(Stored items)
=== Begin Enclosure ===

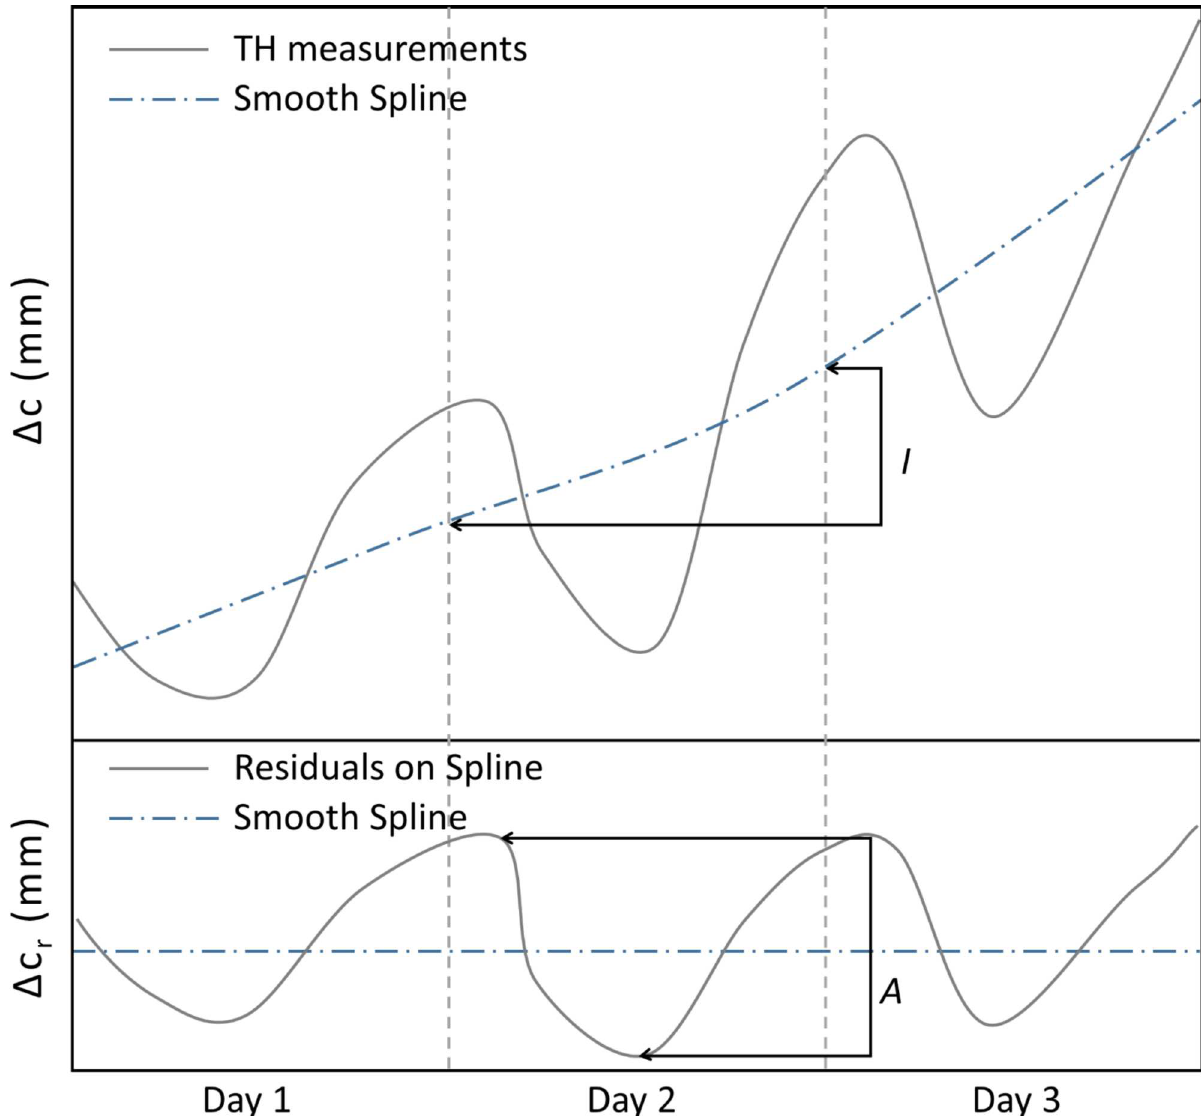
Fig 2. Schematic diagram illustrating metrics of tree circumference change. Shown are the most commonly observedpattern of dynamics in tree circumference change ( Δ c ) and how these are analyzedto calculatedaily circumference increment ( I ), residualvariation ( Δ c r ), and daily amplitude( A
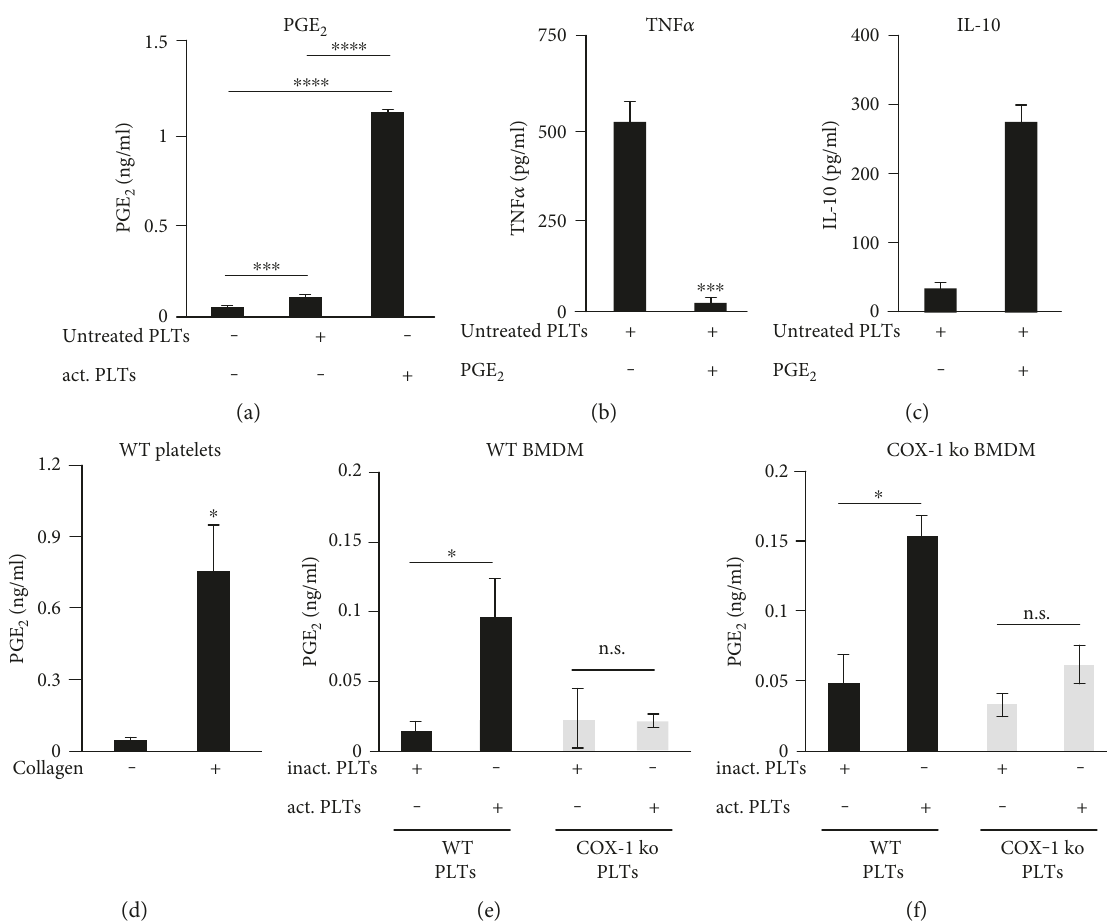
Figure 2: Cross-regulation of PGE and TNF α through an induction of IL-10 in murine macrophages by platelet derived PGE 2 BMDM were incubated alone, with untreated platelets, or with collagen-activated platelets for 3 hours. (b), (c) Murine BMDM were incubated with untreated platelets with or without PGE (1 μ M) for 3 hours. (d) Murine platelets were incubated with or without collagen (1 μ g/ml) for 2 30 minutes. (e), (f) BMDM from wild-type mice (b) or COX-1-de fi cient mice (c) were coincubated with BAPTA-AM-inactivated platelets (30 μ M) or with collagen-activated platelets isolated from wild-type and COX-1-de fi cient mice for 3 hours. The concentrations of PGE the medium were determined by LC-MS/MS. IL-10 levels and TNF α levels in the medium were determined by ELISA. Data are presented as mean ± SEM from 4 experiments. One-way ANOVA/Bonferroni ∗ P < 0 05 , ∗∗ P < 0 01 , ∗∗∗ P < 0 002 , ∗∗∗∗ P < 0 0004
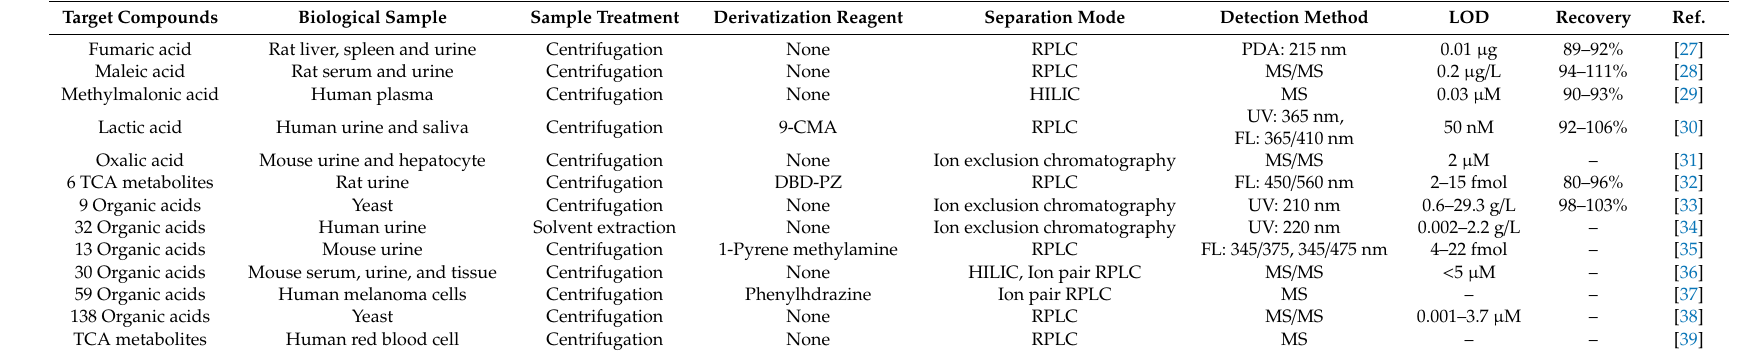
Table 2. Analytical methods for TCA cycle and glycolysis-related compounds in biological samples.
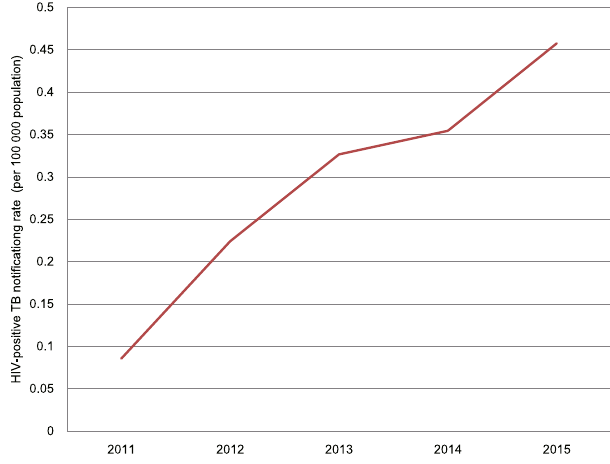
Figure 6. The notification rate of HIV-positive TB patients from 2011 to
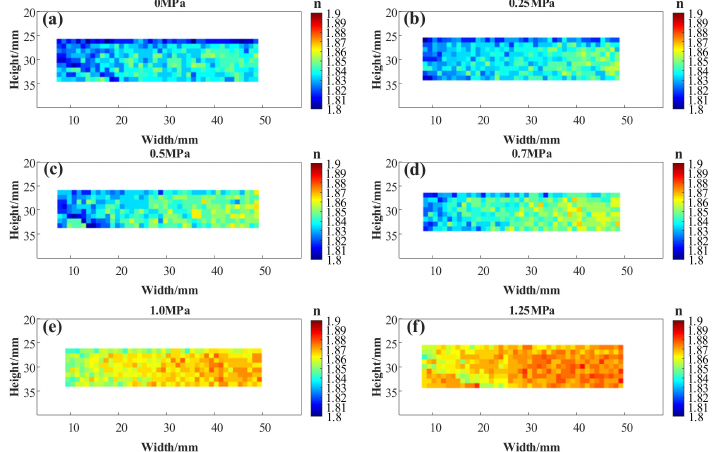
Figure 11. Refractive index distribution of adhesive film under different tensile stress. ( a ) the refractive index distribution under 0 Mpa tensile loads. ( b ) the refractive index distribution under 0.25 Mpa tensile loads. ( c ) the refractive index distribution under 0.5 Mpa tensile loads. ( d ) the refractive index distribution under 0.75 Mpa tensile loads. ( e ) the refractive index distribution under 1.0 Mpa tensile loads. ( f ) the refractive index distribution under 1.25 Mpa tensile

=== End Enclosure ===

● Directions
Every line above should be transcribed exactly, though no image should be carried over.

● Answer area
Fig 2. Schematic diagram illustrating metrics of tree circumference change. Shown are the most commonly observedpattern of dynamics in tree circumference change ( Δ c ) and how these are analyzedto calculatedaily circumference increment ( I ), residualvariation ( Δ c r ), and daily amplitude( A
Figure 2: Cross-regulation of PGE and TNF α through an induction of IL-10 in murine macrophages by platelet derived PGE 2 BMDM were incubated alone, with untreated platelets, or with collagen-activated platelets for 3 hours. (b), (c) Murine BMDM were incubated with untreated platelets with or without PGE (1 μ M) for 3 hours. (d) Murine platelets were incubated with or without collagen (1 μ g/ml) for 2 30 minutes. (e), (f) BMDM from wild-type mice (b) or COX-1-de fi cient mice (c) were coincubated with BAPTA-AM-inactivated platelets (30 μ M) or with collagen-activated platelets isolated from wild-type and COX-1-de fi cient mice for 3 hours. The concentrations of PGE the medium were determined by LC-MS/MS. IL-10 levels and TNF α levels in the medium were determined by ELISA. Data are presented as mean ± SEM from 4 experiments. One-way ANOVA/Bonferroni ∗ P < 0 05 , ∗∗ P < 0 01 , ∗∗∗ P < 0 002 , ∗∗∗∗ P < 0 0004
Table 2. Analytical methods for TCA cycle and glycolysis-related compounds in biological samples.
Figure 6. The notification rate of HIV-positive TB patients from 2011 to
Figure 11. Refractive index distribution of adhesive film under different tensile stress. ( a ) the refractive index distribution under 0 Mpa tensile loads. ( b ) the refractive index distribution under 0.25 Mpa tensile loads. ( c ) the refractive index distribution under 0.5 Mpa tensile loads. ( d ) the refractive index distribution under 0.75 Mpa tensile loads. ( e ) the refractive index distribution under 1.0 Mpa tensile loads. ( f ) the refractive index distribution under 1.25 Mpa tensile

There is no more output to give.